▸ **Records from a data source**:
---------------
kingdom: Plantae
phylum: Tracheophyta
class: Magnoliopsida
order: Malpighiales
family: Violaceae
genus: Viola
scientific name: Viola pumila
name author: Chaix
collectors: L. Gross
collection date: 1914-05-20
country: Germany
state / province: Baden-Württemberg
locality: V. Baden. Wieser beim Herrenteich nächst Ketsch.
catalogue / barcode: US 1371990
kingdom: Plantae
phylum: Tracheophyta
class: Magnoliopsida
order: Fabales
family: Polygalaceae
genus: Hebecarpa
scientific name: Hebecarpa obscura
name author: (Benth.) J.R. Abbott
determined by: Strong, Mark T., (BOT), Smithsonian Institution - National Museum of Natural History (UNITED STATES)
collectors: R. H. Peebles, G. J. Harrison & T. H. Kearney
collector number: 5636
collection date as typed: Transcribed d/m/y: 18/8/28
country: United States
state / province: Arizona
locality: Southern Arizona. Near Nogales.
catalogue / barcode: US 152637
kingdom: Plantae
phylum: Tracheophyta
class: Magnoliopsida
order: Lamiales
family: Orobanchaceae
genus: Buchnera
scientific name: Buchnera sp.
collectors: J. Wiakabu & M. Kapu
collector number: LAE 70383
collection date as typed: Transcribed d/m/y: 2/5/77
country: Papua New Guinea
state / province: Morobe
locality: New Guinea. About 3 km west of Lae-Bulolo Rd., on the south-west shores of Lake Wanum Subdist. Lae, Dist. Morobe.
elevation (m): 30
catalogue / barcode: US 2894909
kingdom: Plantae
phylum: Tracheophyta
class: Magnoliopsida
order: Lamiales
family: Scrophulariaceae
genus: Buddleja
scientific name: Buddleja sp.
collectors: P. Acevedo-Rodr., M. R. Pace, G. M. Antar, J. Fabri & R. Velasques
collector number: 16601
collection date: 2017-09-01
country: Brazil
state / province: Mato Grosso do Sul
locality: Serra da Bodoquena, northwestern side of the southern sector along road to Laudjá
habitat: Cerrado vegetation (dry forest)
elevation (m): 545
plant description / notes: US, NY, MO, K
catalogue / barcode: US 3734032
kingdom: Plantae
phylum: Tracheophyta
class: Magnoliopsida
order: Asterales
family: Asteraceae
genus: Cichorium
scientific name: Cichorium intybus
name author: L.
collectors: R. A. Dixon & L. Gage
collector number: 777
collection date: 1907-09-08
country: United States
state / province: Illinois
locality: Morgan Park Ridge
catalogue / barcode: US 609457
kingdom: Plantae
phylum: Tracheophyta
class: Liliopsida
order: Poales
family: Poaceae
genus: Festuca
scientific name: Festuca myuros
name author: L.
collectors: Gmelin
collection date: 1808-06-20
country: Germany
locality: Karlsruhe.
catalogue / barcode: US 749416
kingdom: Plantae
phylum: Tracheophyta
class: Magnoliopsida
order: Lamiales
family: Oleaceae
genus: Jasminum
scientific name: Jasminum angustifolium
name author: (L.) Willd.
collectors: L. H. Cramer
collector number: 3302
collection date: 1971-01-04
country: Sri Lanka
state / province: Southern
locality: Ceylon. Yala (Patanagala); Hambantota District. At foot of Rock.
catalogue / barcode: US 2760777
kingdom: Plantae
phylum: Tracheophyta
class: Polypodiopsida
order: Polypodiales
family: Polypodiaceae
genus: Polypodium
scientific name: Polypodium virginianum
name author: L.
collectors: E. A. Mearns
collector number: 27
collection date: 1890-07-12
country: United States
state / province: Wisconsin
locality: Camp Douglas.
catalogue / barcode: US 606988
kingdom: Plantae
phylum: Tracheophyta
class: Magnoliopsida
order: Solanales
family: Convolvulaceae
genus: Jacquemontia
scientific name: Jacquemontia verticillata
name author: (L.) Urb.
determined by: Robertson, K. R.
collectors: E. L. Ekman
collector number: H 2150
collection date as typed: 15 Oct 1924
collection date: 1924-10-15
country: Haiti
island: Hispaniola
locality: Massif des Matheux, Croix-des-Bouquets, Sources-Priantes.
---------------
▸ **The exercise**: Retype all of the rows above, reproducing every line character for character.

▸ **Answer to this exercise**:
kingdom: Plantae
phylum: Tracheophyta
class: Magnoliopsida
order: Malpighiales
family: Violaceae
genus: Viola
scientific name: Viola pumila
name author: Chaix
collectors: L. Gross
collection date: 1914-05-20
country: Germany
state / province: Baden-Württemberg
locality: V. Baden. Wieser beim Herrenteich nächst Ketsch.
catalogue / barcode: US 1371990
kingdom: Plantae
phylum: Tracheophyta
class: Magnoliopsida
order: Fabales
family: Polygalaceae
genus: Hebecarpa
scientific name: Hebecarpa obscura
name author: (Benth.) J.R. Abbott
determined by: Strong, Mark T., (BOT), Smithsonian Institution - National Museum of Natural History (UNITED STATES)
collectors: R. H. Peebles, G. J. Harrison & T. H. Kearney
collector number: 5636
collection date as typed: Transcribed d/m/y: 18/8/28
country: United States
state / province: Arizona
locality: Southern Arizona. Near Nogales.
catalogue / barcode: US 152637
kingdom: Plantae
phylum: Tracheophyta
class: Magnoliopsida
order: Lamiales
family: Orobanchaceae
genus: Buchnera
scientific name: Buchnera sp.
collectors: J. Wiakabu & M. Kapu
collector number: LAE 70383
collection date as typed: Transcribed d/m/y: 2/5/77
country: Papua New Guinea
state / province: Morobe
locality: New Guinea. About 3 km west of Lae-Bulolo Rd., on the south-west shores of Lake Wanum Subdist. Lae, Dist. Morobe.
elevation (m): 30
catalogue / barcode: US 2894909
kingdom: Plantae
phylum: Tracheophyta
class: Magnoliopsida
order: Lamiales
family: Scrophulariaceae
genus: Buddleja
scientific name: Buddleja sp.
collectors: P. Acevedo-Rodr., M. R. Pace, G. M. Antar, J. Fabri & R. Velasques
collector number: 16601
collection date: 2017-09-01
country: Brazil
state / province: Mato Grosso do Sul
locality: Serra da Bodoquena, northwestern side of the southern sector along road to Laudjá
habitat: Cerrado vegetation (dry forest)
elevation (m): 545
plant description / notes: US, NY, MO, K
catalogue / barcode: US 3734032
kingdom: Plantae
phylum: Tracheophyta
class: Magnoliopsida
order: Asterales
family: Asteraceae
genus: Cichorium
scientific name: Cichorium intybus
name author: L.
collectors: R. A. Dixon & L. Gage
collector number: 777
collection date: 1907-09-08
country: United States
state / province: Illinois
locality: Morgan Park Ridge
catalogue / barcode: US 609457
kingdom: Plantae
phylum: Tracheophyta
class: Liliopsida
order: Poales
family: Poaceae
genus: Festuca
scientific name: Festuca myuros
name author: L.
collectors: Gmelin
collection date: 1808-06-20
country: Germany
locality: Karlsruhe.
catalogue / barcode: US 749416
kingdom: Plantae
phylum: Tracheophyta
class: Magnoliopsida
order: Lamiales
family: Oleaceae
genus: Jasminum
scientific name: Jasminum angustifolium
name author: (L.) Willd.
collectors: L. H. Cramer
collector number: 3302
collection date: 1971-01-04
country: Sri Lanka
state / province: Southern
locality: Ceylon. Yala (Patanagala); Hambantota District. At foot of Rock.
catalogue / barcode: US 2760777
kingdom: Plantae
phylum: Tracheophyta
class: Polypodiopsida
order: Polypodiales
family: Polypodiaceae
genus: Polypodium
scientific name: Polypodium virginianum
name author: L.
collectors: E. A. Mearns
collector number: 27
collection date: 1890-07-12
country: United States
state / province: Wisconsin
locality: Camp Douglas.
catalogue / barcode: US 606988
kingdom: Plantae
phylum: Tracheophyta
class: Magnoliopsida
order: Solanales
family: Convolvulaceae
genus: Jacquemontia
scientific name: Jacquemontia verticillata
name author: (L.) Urb.
determined by: Robertson, K. R.
collectors: E. L. Ekman
collector number: H 2150
collection date as typed: 15 Oct 1924
collection date: 1924-10-15
country: Haiti
island: Hispaniola
locality: Massif des Matheux, Croix-des-Bouquets, Sources-Priantes.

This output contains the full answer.